Cette commission sera également compétente pour proposer des solutions aux différends éventuels relatifs à l’application ou à l’interprétation de certaines clauses du présent accord.

ARTICLE 23. Durée et entrée en vigueur de l’accord

Le présent accord est conclu pour une durée déterminée de 4 ans. En application de l’article L. 2242-12 du code du travail, les Parties conviennent donc que le présent accord fera l’objet d’une renégociation tous les 4 ans.

Il entrera en vigueur à l’issue des délais prévus par l’article L2232-12 du Code du Travail. Au-delà, il ne se poursuivra pas comme un accord à durée indéterminée.

Cependant, à l’issue de l’accord et en l’absence de signature d’un nouvel accord, les dispositifs « congés enfant malade » (art 16), « mercredis famille » (art 17) et « jours de rentrée scolaire » (art 18) resteront applicables dans les conditions prévues par le présent accord.

Dans les 6 mois qui précèdent le terme de l’accord, les organisations syndicales et la Direction se rencontreront pour décider des suites à donner à celui-ci.

ARTICLE 24. Dépôt et publicité

Le présent accord fait l’objet, à l’initiative de la Direction, des formalités habituelles de dépôt et de publicité. Il sera par ailleurs mis en ligne sur le site intranet de l’Entreprise.

Un exemplaire sera remis à chaque organisation syndicale représentative.

Bordes, le

Pour Safran Helicopter Engines,

Le Directeur des Ressources Humaines,

- Pour la CFDT, M.

- Pour la CFE-CGC, M.

- Pour la CGT, M.

Annexe 1 : Formulaire de demande « Mercredi famille »

A compléter par le salarié et le manager et à adresser au service Gestion des Temps de votre établissement dans tous les cas et même en cas de refus

Nom : …………………………… Etablissement : ………………

Prénom : ……………………….. MUSIRH : …………………

N° matricule : ……………………

☐ Demande initiale

☐ Renouvellement

Je souhaite bénéficier du dispositif mercredi famille3 au cours de l’année ….……

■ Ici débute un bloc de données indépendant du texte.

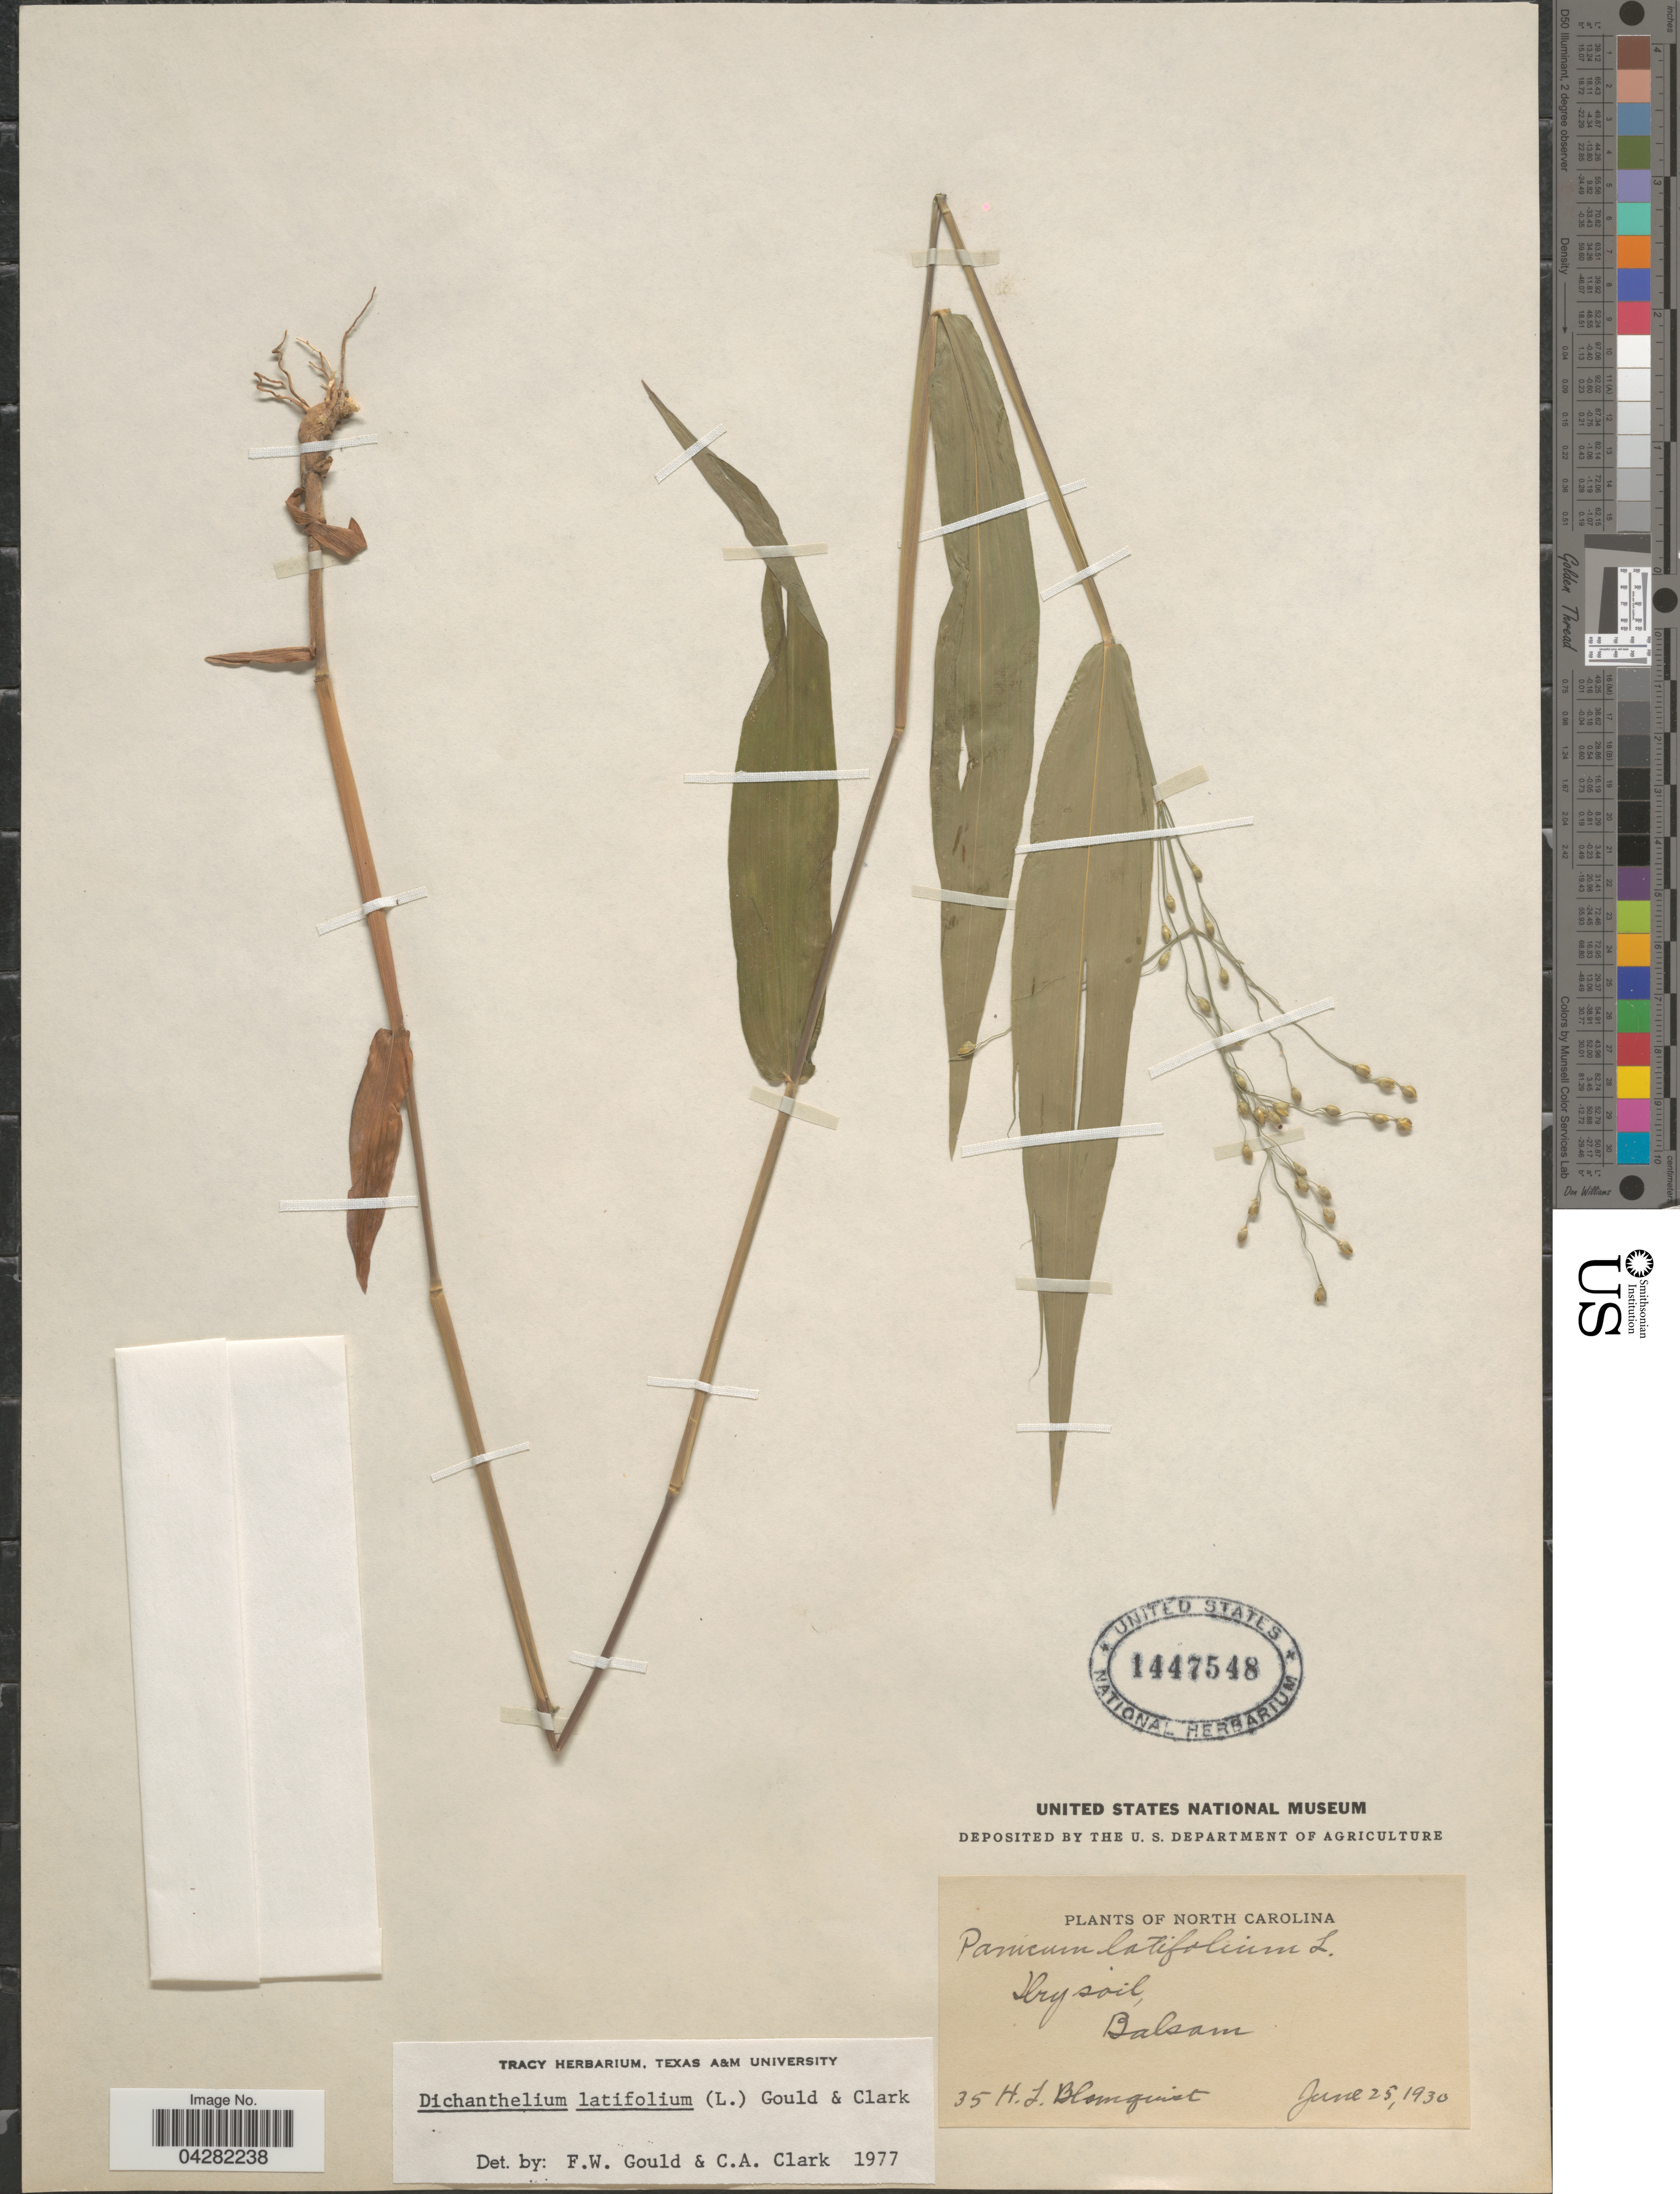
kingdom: Plantae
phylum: Tracheophyta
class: Liliopsida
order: Poales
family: Poaceae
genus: Dichanthelium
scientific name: Dichanthelium laxiflorum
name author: (Lam.) Gould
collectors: H. Blomquist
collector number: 35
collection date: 1930-06-25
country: United States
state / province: North Carolina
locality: Dry soil, Balsam.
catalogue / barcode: US 1447548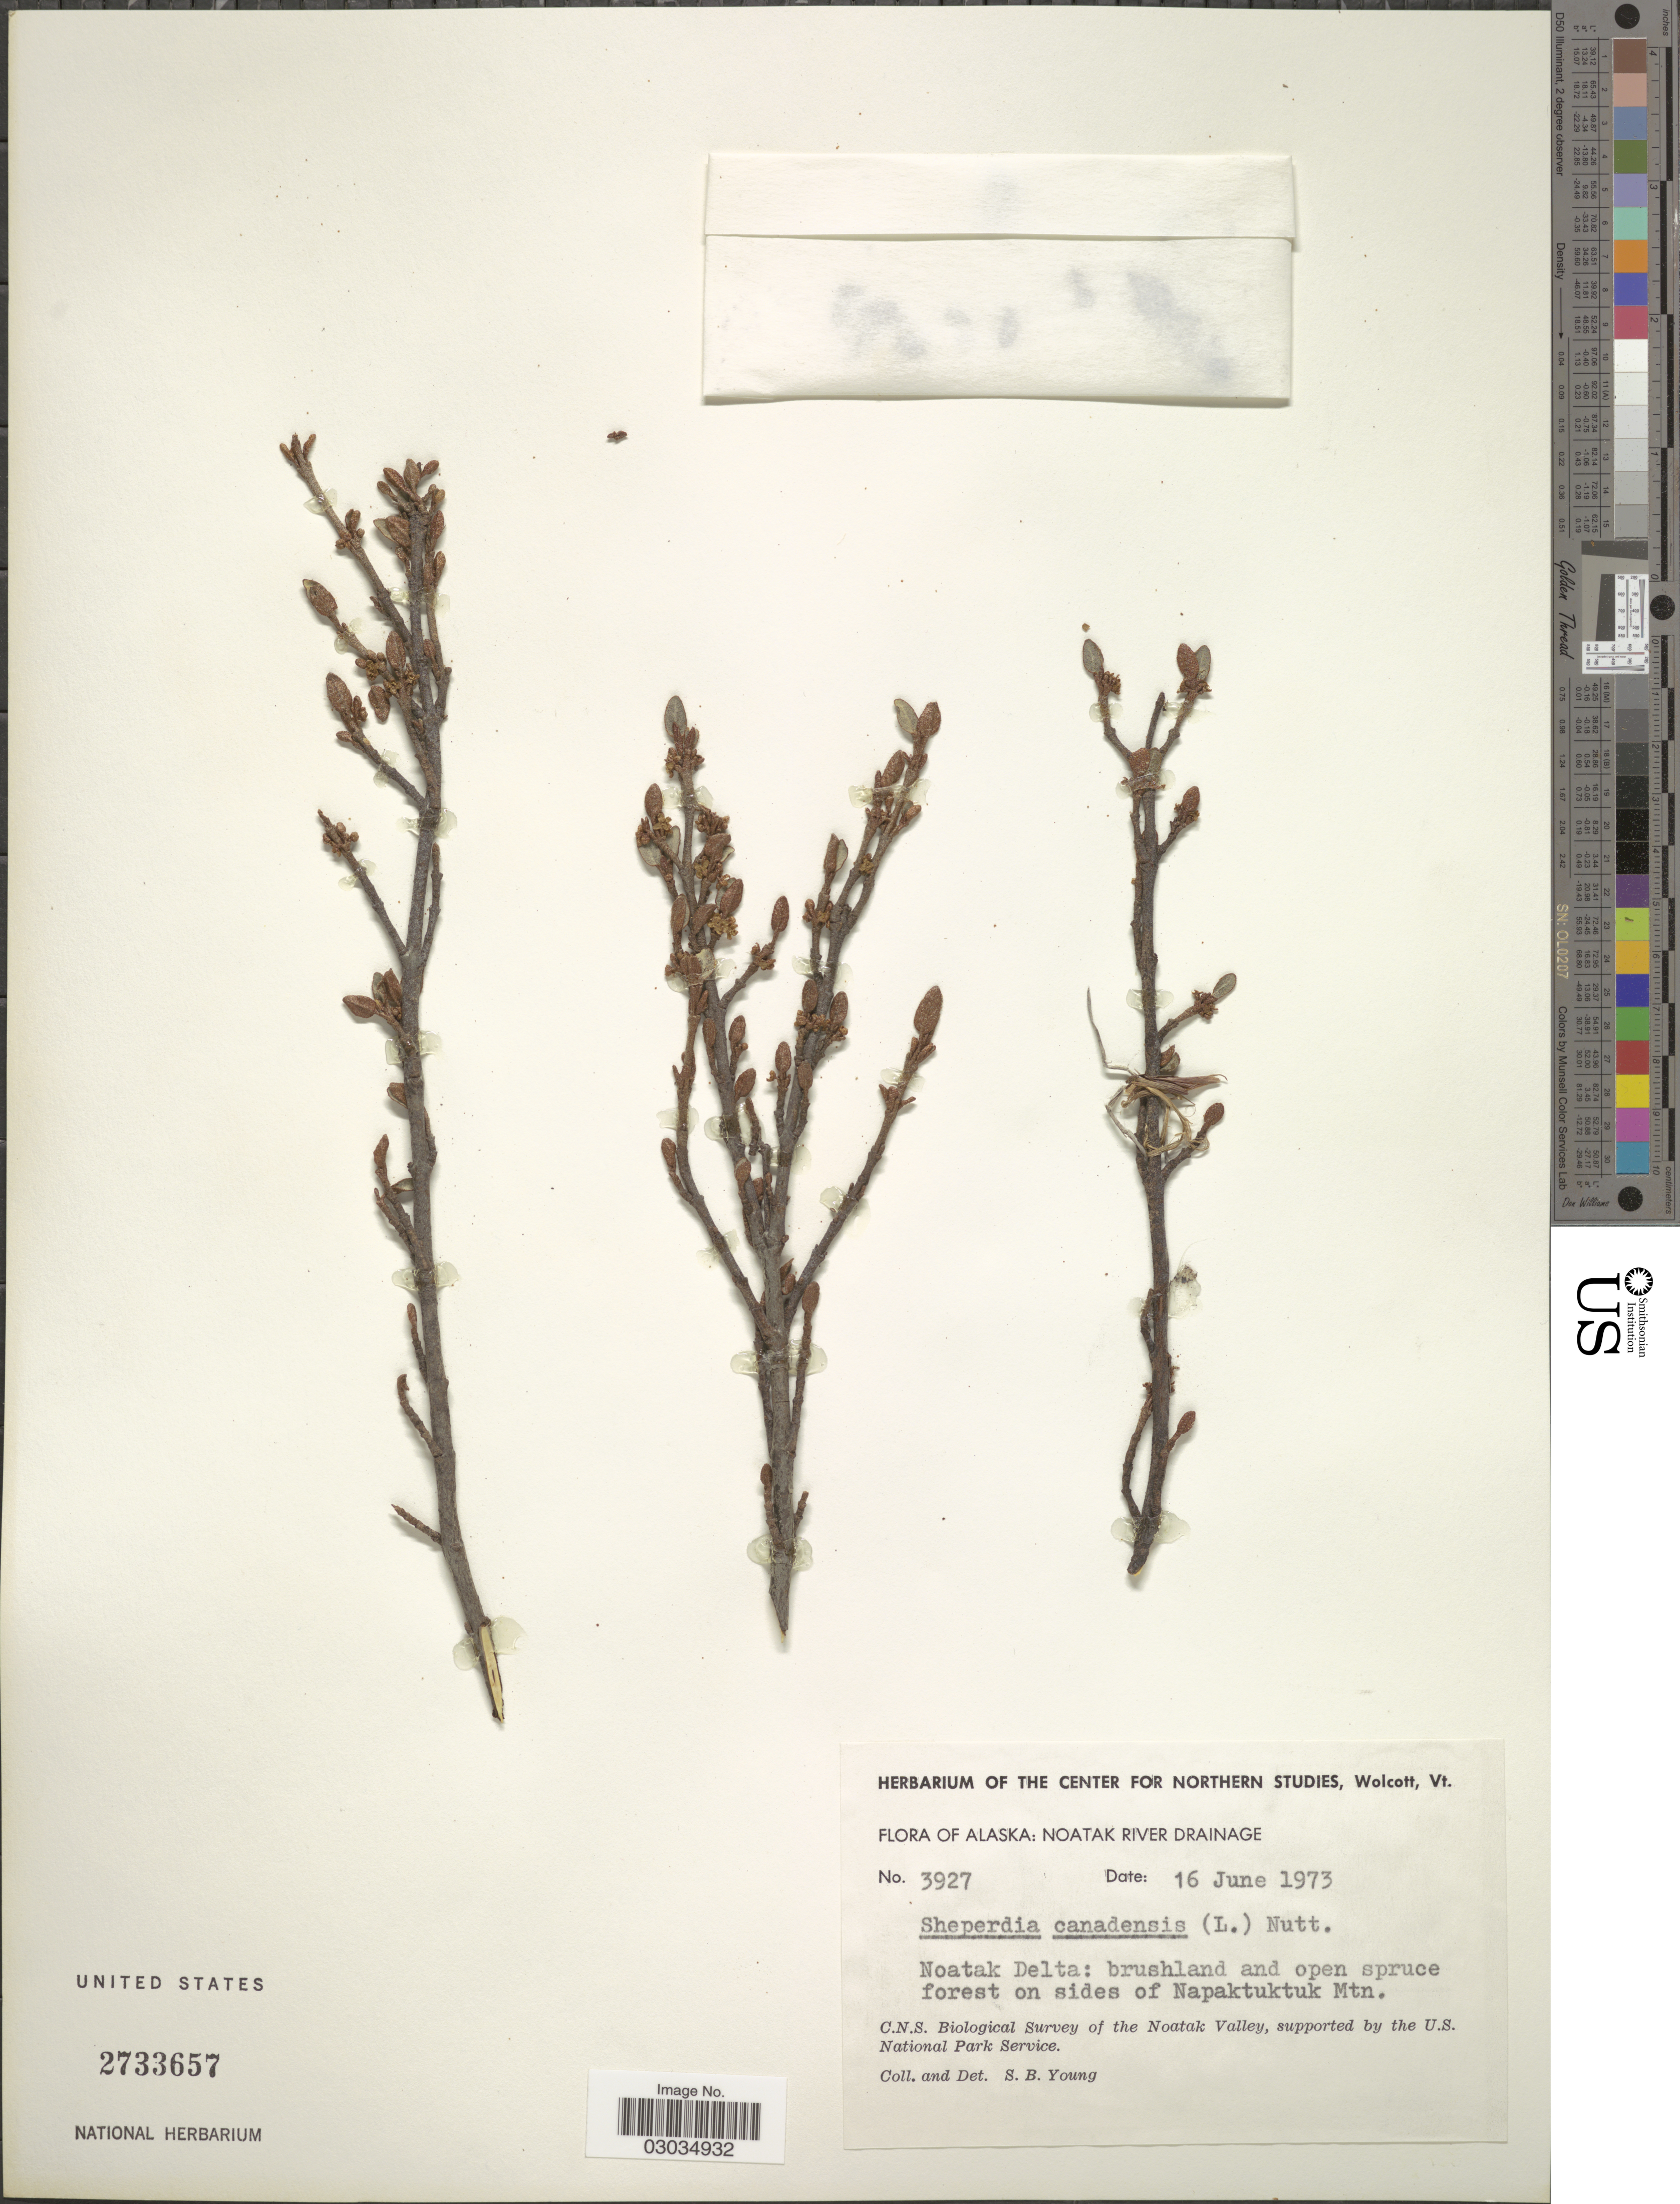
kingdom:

Dans ce cadre, je souhaite bénéficier de …..….. jours ou ……... demi-journées et je planifierai ces jours en accord avec ma hiérarchie (via l’outil Kairos).

Salarié

Date :

Signature :

Avis de la hiérarchie

  • Favorable au souhait ☐

  • Défavorable au souhait initial ☐

Et accord pour ……… jours ou ……. demi-journées.

  • Défavorable ☐

Motifs :

Date :

Signature :


  1. % de femmes par rapport à l’effectif total par PCS au 31 décembre 2019

  2. La notion de conjoint s’entend comme le conjoint issu d’un mariage, pacs ou concubinage

  3. Dispositif prévu par l’accord relatif à l’égalité professionnelle entre les femmes et les hommes, permettant aux parents d’enfant de moins de 16 ans de bénéficier jusqu’à 20 jours ou 40 demi-journées (mercredi) d’autorisation d’absence non rémunérée par an. Ces jours acceptés sont planifiés par le salarié avec l’accord de la hiérarchie.

    En cas de modification du planning, un délai de prévenance de 7 jours sera requis et les difficultés liées à la planification de ces jours pourront être soumises au service RH qui pourra solliciter le service social pour apprécier la situation.